Dominion Of Sin Broken
The believer who is in Christ—already saved—must now take his faith to a much greater degree than that of the believing sinner. He must believe that he was in Christ when these great things were done (including the resurrection), and that this great happening broke the dominion of sin. Continued faith in this great event and his part in it guarantees that it stays broken, even to where the sin nature is so isolated that it no longer is a bother or trouble to the believer. It is all wrapped up in the cross of Christ and our faith in that finished work.

That You Should Be Married To Another
This subheading refers to believers being married to Christ. He alone can provide all that is needed and in whatever capacity. When we came to Christ as believing sinners, we actually married Him. At least in the mind of God that’s exactly what has happened (II Cor. 11:1-4).

The keeping of the law of Moses was incumbent upon all, but all failed until Christ. As the representative man, Christ kept the law of Moses in every single respect, and faith in Him grants to the believer the satisfaction of the law in every respect also. Consequently, the believer is no longer obligated to the law because its demands have been met with the believer now free and qualified to look to Christ exclusively.

Even To Him Who Is Raised From The Dead
This subheading presents the believing sinner as identifying with Christ in His death, burial, and resurrection. Consequently, the law now has no more jurisdiction over the believer for the obvious reasons. In Romans 6:6, the “old man” (sinner) died and was buried with Christ, meaning the law has no more dominion over that person, especially considering that he has passed out of the realm where the law holds sway. He is resurrected with Christ—in effect he is in Christ—“to walk in newness of life.” Incidentally, it is a life free of the law, because its demands have been met in Christ.

Paul’s purpose now is to press home the point that the believer is not under law anymore. Consequently, a Christian putting himself under law and thus failing to avail himself of the resource of grace, which can only be brought about by our faith in Christ, is a defeated Christian. This was Paul’s own experience before he came into the knowledge of Romans 6. While the law incites the Christian to more sin, even as it always does, the law is not responsible for that sin, but the evil nature is. This can only be conquered as the believer cries in Romans 7:24, “Who shall deliver me?” and thus looks away from himself and self-dependence to the Lord Jesus.

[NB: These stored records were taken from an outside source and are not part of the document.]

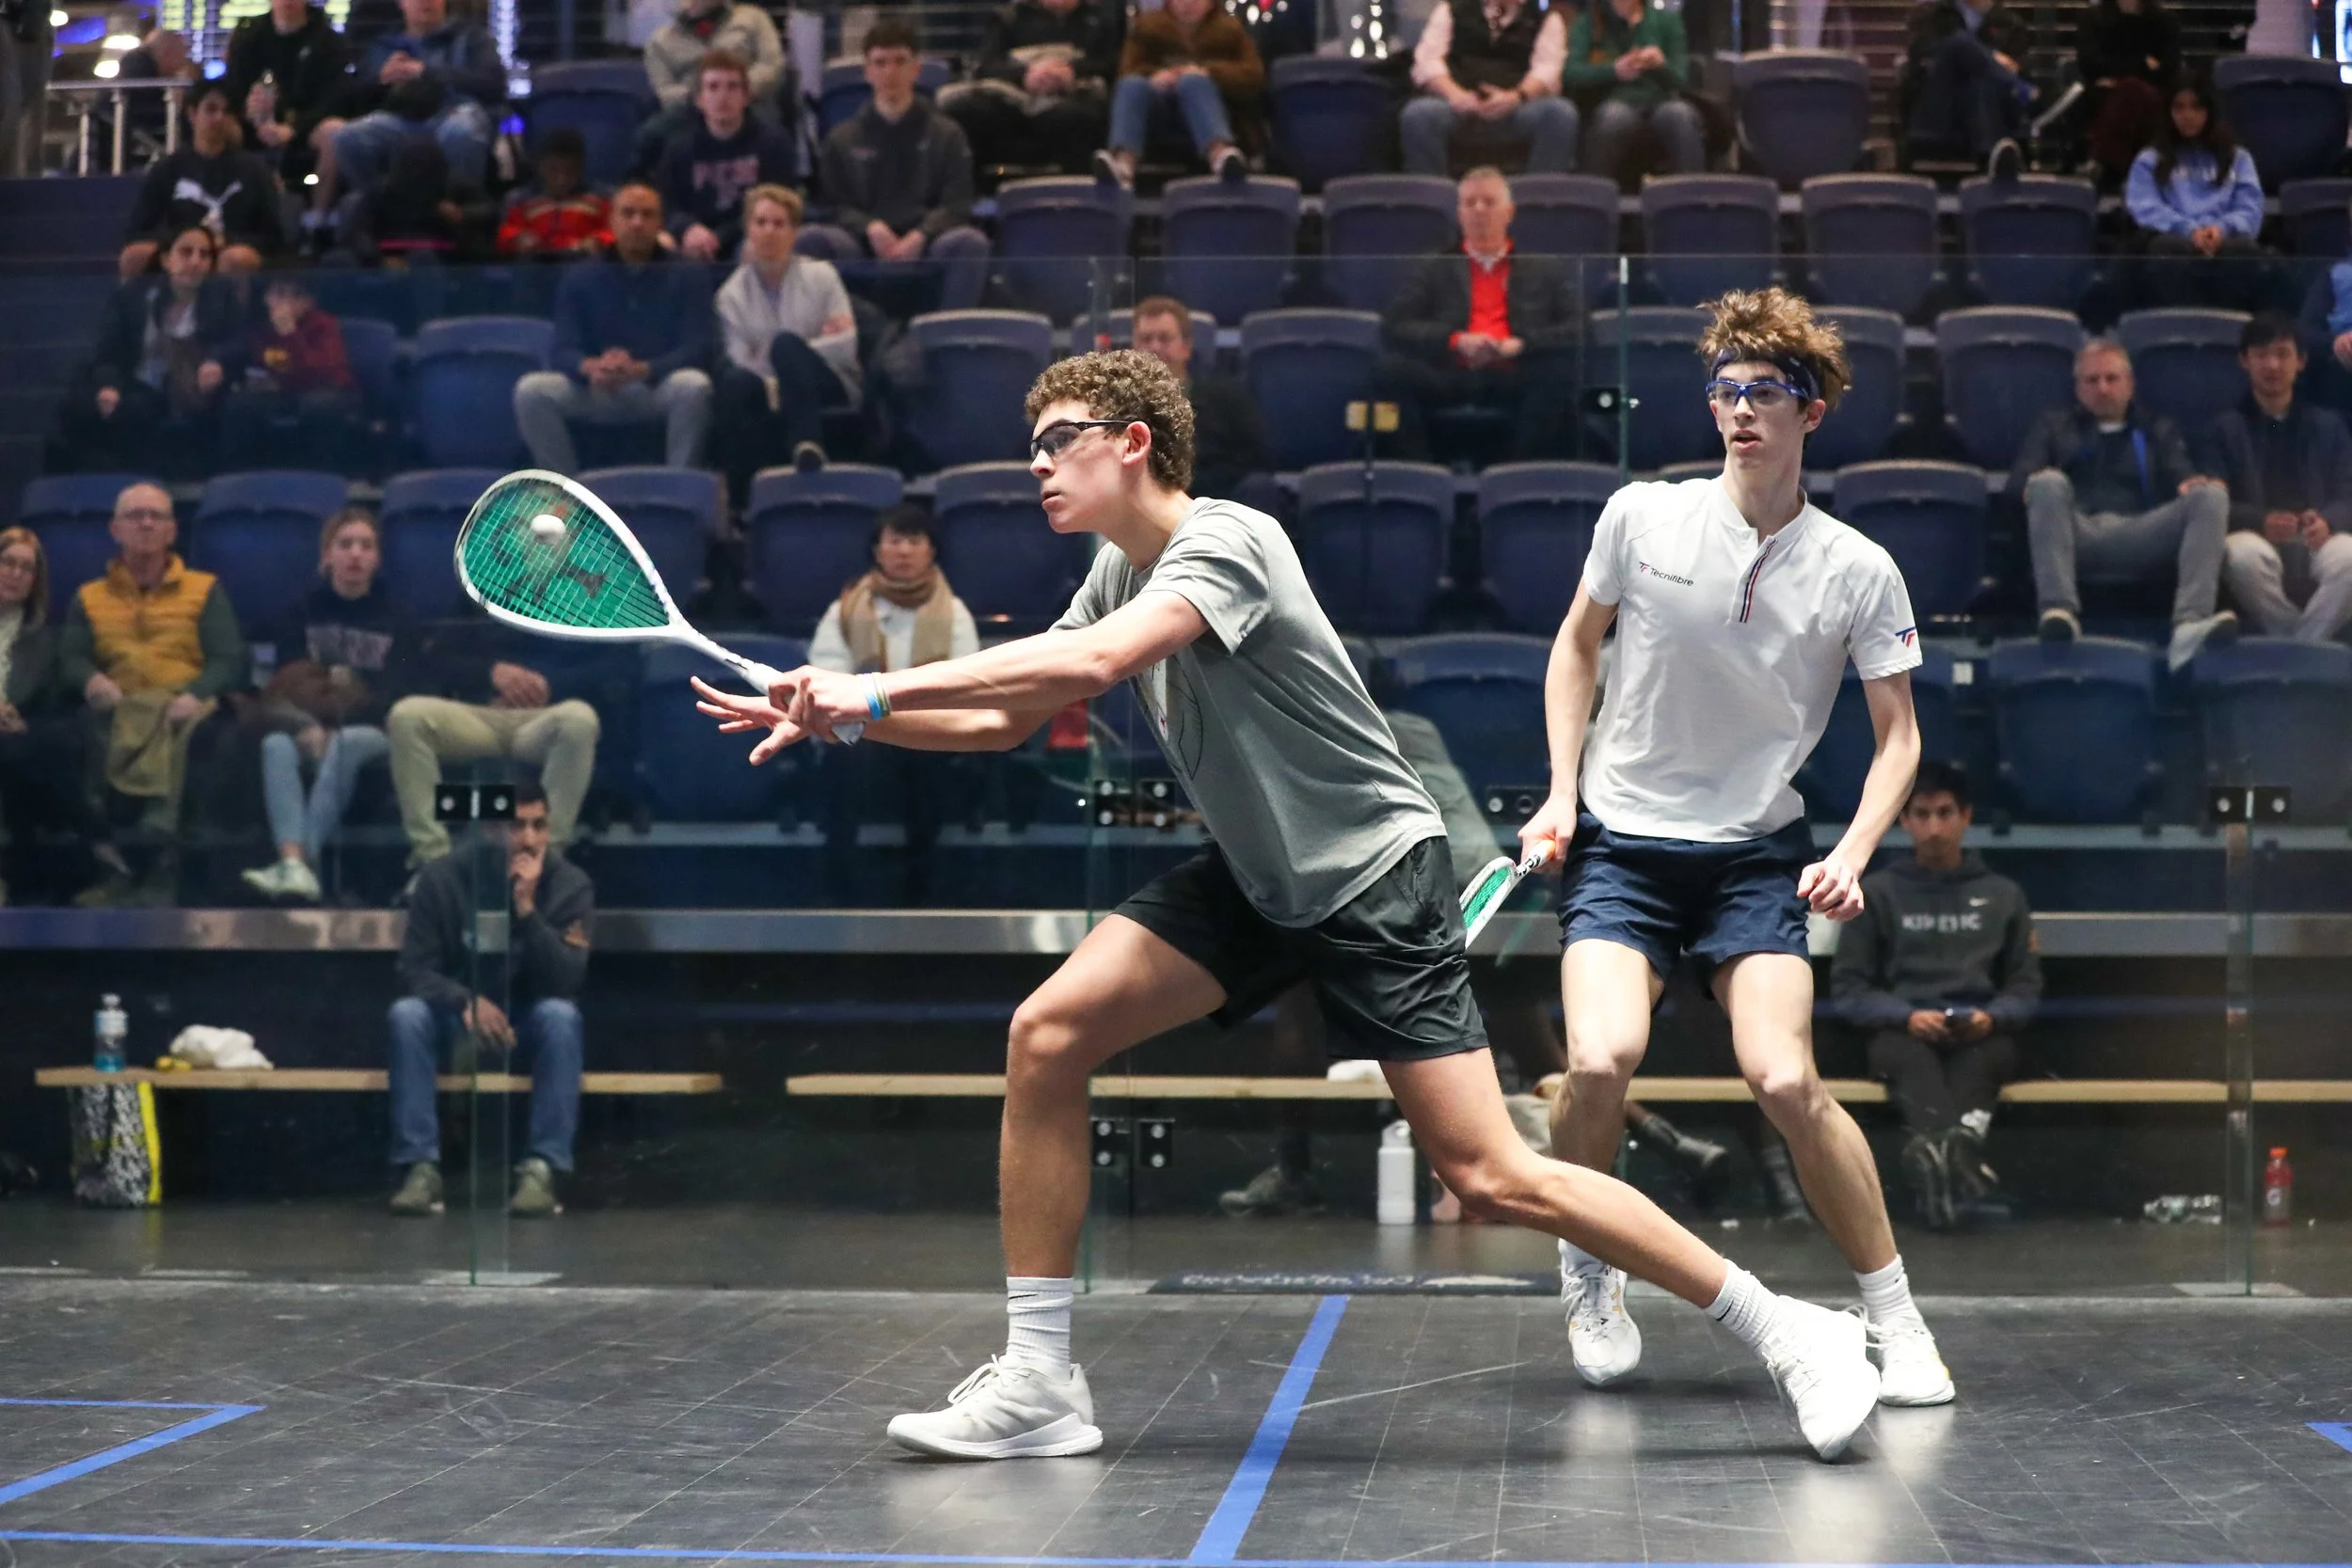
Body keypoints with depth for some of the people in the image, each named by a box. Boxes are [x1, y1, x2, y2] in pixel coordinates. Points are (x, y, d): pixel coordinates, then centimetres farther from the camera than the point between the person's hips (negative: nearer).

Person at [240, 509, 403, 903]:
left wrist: (333, 730, -13)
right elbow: (283, 686, 4)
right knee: (275, 745, -32)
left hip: (372, 731, -2)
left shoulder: (393, 617, 7)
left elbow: (395, 695, -1)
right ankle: (293, 865, -52)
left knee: (346, 744, -36)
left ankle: (306, 860, -49)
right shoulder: (305, 611, 12)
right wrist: (307, 727, -17)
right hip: (305, 727, 2)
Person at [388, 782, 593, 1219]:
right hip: (459, 1017, 1)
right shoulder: (442, 878, -11)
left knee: (561, 1015, -34)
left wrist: (527, 909, -32)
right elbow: (415, 970, -13)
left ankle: (541, 1168, -36)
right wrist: (466, 1002, -33)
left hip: (531, 1020, 0)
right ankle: (421, 1167, -32)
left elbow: (568, 983, -22)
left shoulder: (571, 884, -13)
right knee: (407, 1013, -30)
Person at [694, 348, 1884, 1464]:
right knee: (1047, 1033, -10)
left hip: (1373, 877, -8)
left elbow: (1092, 662, -37)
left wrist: (881, 686, -34)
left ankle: (1783, 1331, 4)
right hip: (1251, 877, 8)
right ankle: (1037, 1386, -3)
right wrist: (839, 719, -2)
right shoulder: (1120, 571, 6)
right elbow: (1003, 720, 12)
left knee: (1490, 1179, -12)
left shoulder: (1225, 542, -20)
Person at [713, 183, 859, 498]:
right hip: (770, 391, 1)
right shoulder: (732, 293, 7)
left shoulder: (820, 276, 7)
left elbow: (846, 346, -2)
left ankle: (807, 445, -52)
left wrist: (793, 356, -11)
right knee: (735, 381, -34)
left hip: (827, 389, -1)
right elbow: (741, 362, -3)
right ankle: (745, 494, -40)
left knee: (784, 342, -32)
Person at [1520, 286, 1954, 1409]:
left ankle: (1894, 1317, 1)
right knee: (1601, 1061, -22)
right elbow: (1576, 647, 11)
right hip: (1618, 840, 0)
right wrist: (1562, 790, 3)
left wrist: (1852, 855, -13)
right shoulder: (1640, 517, -4)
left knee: (1785, 1081, -18)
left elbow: (1897, 733, 3)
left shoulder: (1858, 571, -5)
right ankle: (1588, 1272, 7)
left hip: (1756, 853, 0)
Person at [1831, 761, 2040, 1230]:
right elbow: (1849, 987, 7)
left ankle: (1934, 1149, -66)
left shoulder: (2003, 894, 18)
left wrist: (1991, 1017, -9)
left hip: (1978, 1034, 1)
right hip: (1903, 1031, -1)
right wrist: (1907, 1017, -13)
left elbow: (2026, 984, 15)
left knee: (1993, 1052, -37)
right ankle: (1958, 1150, -70)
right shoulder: (1876, 891, 13)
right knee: (1910, 1059, -39)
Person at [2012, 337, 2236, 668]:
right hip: (2078, 534, -1)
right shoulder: (2055, 426, 31)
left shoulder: (2159, 430, 33)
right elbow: (2019, 477, 14)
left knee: (2211, 495, -25)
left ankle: (2191, 623, -47)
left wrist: (2192, 484, -12)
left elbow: (2182, 475, 15)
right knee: (2049, 483, -33)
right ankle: (2059, 611, -51)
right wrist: (2036, 486, -12)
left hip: (2139, 537, 1)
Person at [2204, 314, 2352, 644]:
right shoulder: (2226, 428, 13)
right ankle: (2309, 644, -20)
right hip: (2256, 537, -1)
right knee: (2244, 553, -39)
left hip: (2317, 542, 1)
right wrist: (2261, 521, -21)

That We Should Bring Forth Fruit Unto God
The only way that the believer can bring forth “fruit unto God” —that which God will accept—is by one’s faith placed exclusively in Christ and what Christ has done for us at the cross, and maintained exclusively in Christ and the cross. The hindrance to our living such a life is dependence on the flesh instead of on Christ. With that being the case, such a believer cannot walk in victory.

In fact, without understanding the cross of Christ as it regards our daily living—how we order our behavior and how we have victory over the world, the flesh, and the devil—such a believer is guaranteed failure. And, I might quickly add, failure that gets worse and worse. It is not possible for sin to remain static. It will ultimately end in death—the death of one’s experience with God and the death of that for which Christ has paid such a price. The only answer is the cross of Christ.